» What you should do
For the records below, output every line from the one holding "Input: one rendered" through the final line, unaltered, and no other lines.

***** Task input *****

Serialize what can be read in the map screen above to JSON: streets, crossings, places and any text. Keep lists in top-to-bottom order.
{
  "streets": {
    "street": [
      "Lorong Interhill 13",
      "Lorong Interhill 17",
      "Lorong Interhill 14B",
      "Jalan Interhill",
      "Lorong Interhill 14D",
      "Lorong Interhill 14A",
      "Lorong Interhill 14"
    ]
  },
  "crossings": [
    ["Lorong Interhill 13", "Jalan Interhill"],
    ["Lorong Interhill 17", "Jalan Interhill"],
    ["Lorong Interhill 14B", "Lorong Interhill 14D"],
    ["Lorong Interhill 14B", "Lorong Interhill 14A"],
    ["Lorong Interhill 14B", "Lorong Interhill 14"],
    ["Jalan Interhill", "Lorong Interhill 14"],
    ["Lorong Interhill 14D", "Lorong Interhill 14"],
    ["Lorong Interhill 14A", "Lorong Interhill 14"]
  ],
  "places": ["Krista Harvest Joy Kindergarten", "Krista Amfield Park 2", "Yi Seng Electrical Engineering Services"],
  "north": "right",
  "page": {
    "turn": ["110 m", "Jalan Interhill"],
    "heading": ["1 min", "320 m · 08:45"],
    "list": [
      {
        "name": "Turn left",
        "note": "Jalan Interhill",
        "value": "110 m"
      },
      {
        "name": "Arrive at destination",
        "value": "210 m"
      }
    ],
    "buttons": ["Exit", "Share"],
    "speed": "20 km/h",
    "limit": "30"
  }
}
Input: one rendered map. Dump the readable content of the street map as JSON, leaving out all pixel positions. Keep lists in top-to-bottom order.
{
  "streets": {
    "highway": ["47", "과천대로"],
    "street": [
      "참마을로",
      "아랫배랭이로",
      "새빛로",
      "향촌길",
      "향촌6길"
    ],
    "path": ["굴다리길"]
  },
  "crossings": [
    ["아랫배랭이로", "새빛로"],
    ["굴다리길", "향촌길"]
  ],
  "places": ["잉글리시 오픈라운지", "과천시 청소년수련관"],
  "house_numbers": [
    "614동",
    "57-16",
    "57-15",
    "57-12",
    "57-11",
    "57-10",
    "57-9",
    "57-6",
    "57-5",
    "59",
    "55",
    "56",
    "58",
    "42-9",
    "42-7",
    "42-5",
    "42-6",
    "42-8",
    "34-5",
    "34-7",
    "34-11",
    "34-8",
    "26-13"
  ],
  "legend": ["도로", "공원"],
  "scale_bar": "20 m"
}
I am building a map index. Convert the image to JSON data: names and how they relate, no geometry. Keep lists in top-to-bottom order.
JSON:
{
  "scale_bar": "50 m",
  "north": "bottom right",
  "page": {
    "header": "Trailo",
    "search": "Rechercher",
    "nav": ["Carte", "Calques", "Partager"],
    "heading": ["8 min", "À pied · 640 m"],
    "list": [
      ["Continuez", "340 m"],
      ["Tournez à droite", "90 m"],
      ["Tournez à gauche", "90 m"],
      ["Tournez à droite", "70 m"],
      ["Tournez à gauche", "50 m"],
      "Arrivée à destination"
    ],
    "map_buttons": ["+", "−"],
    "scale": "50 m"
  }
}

*****

» The completed task
Input: one rendered map. Dump the readable content of the street map as JSON, leaving out all pixel positions. Keep lists in top-to-bottom order.
{
  "streets": {
    "highway": ["47", "과천대로"],
    "street": [
      "참마을로",
      "아랫배랭이로",
      "새빛로",
      "향촌길",
      "향촌6길"
    ],
    "path": ["굴다리길"]
  },
  "crossings": [
    ["아랫배랭이로", "새빛로"],
    ["굴다리길", "향촌길"]
  ],
  "places": ["잉글리시 오픈라운지", "과천시 청소년수련관"],
  "house_numbers": [
    "614동",
    "57-16",
    "57-15",
    "57-12",
    "57-11",
    "57-10",
    "57-9",
    "57-6",
    "57-5",
    "59",
    "55",
    "56",
    "58",
    "42-9",
    "42-7",
    "42-5",
    "42-6",
    "42-8",
    "34-5",
    "34-7",
    "34-11",
    "34-8",
    "26-13"
  ],
  "legend": ["도로", "공원"],
  "scale_bar": "20 m"
}
I am building a map index. Convert the image to JSON data: names and how they relate, no geometry. Keep lists in top-to-bottom order.
JSON:
{
  "scale_bar": "50 m",
  "north": "bottom right",
  "page": {
    "header": "Trailo",
    "search": "Rechercher",
    "nav": ["Carte", "Calques", "Partager"],
    "heading": ["8 min", "À pied · 640 m"],
    "list": [
      ["Continuez", "340 m"],
      ["Tournez à droite", "90 m"],
      ["Tournez à gauche", "90 m"],
      ["Tournez à droite", "70 m"],
      ["Tournez à gauche", "50 m"],
      "Arrivée à destination"
    ],
    "map_buttons": ["+", "−"],
    "scale": "50 m"
  }
}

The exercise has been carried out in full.